REPUBLIKA.CO.ID, JAKARTA -- Perkumpulan untuk Pemilu dan Demokrasi (Perludem) mendorong Peraturan Pemerintah Pengganti Undang-Undang (Perppu) Pilkada segera disahkan sebagai dasar hukum penundaan Pilkada 2020. Direktur Eksekutif Perludem, Titi Anggraini mengusulkan, Perppu Pilkada harus sudah disahkan akhir April 2020.
"Perppu mestinya sudah disahkan sebelum berakhirnya waktu penundaan (tahapan Pilkada 2020 oleh KPU sampai Mei 2020. Perppu seharusnya sudah disahkan sebelum akhir April 2020," ujar Titi dalam diskusi virtual, Selasa (7/4).
Titi mendorong Komisi Pemilihan Umum (KPU) dan Badan Pengawas Pemilu (Bawaslu) perlu berperan lebih proaktif dalam penyusunan Perppu. Sebab, saat ini pemerintah pusat tengah sibuk menangani pencegahan penyebaran virus corona di Indonesia.
Titi menilai, KPU dan Bawaslu sebagai penyelenggara pemilu lebih memahami klausul mana saja di Undang-Undang Nomor 10 Tahun 2016 tentang Pilkada yang terdampak penundaan pilkada. Selain revisi Pasal 201 ayat 6 yang secara eksplisit menyebutkan, pilkada hasil pemilihan 2015 dilaksanakan pada September 2020.
Saat ini, KPU telah menyerahkan tiga opsi waktu penundaan pemungutan suara Pilkada 2020. Ketiga opsi itu diantaranya, pemungutan suara dilaksanakan pada Desember 2020, Maret 2021, hingga September 2021.
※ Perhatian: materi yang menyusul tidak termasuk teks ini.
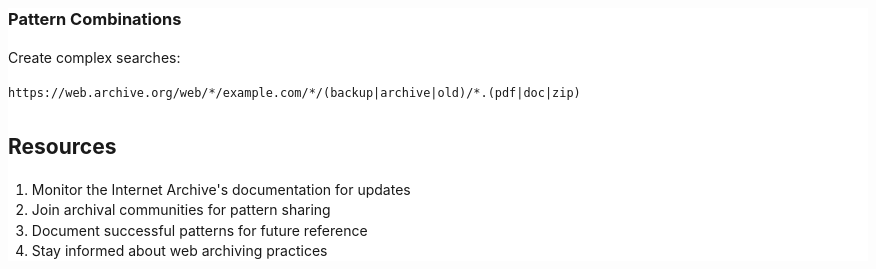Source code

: ### Pattern Combinations
Create complex searches:
```
https://web.archive.org/web/*/example.com/*/(backup|archive|old)/*.(pdf|doc|zip)
```

## Resources

1. Monitor the Internet Archive's documentation for updates
2. Join archival communities for pattern sharing
3. Document successful patterns for future reference
4. Stay informed about web archiving practices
Menurut Titi, UU Pilkada belum mengatur kondisi yang mengakibatkan penundaan pilkada secara nasional atau menyeluruh dalam skema pilkada serentak. Skema penundaan tahapan pilkada yang kini dilakukan KPU RI tidak dikenal dalam nomenklatur UU Pilkada.
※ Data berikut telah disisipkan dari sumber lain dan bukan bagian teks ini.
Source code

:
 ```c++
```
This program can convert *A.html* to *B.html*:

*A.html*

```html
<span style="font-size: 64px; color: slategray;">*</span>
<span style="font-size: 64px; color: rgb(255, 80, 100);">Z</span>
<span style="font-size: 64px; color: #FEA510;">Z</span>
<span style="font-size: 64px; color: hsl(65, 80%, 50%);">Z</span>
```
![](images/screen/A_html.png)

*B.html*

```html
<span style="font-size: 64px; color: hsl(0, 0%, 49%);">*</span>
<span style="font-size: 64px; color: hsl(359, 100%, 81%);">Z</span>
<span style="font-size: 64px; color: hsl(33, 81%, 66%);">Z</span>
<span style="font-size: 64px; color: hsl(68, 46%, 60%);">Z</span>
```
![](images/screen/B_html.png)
UU Pilkada hanya memuat ketentuan pemilihan lanjutan atau pemilihan susulan secara parsial, daerah per daerah, dan berjenjang. Pemilihan lanjutan dilakukan apabila sebagian tahapan pilkada tak dapat dilaksanakan, sedangkan pemilihan susulan dilakukan jika seluruh tahapan pilkada terganggu.
"Perppu sebagai instrumen hukum yang urgen disahkan sebagai legalitas penundaan pilkada, pembahasannya tidak bisa lama dan berlarut-larut," kata Titi.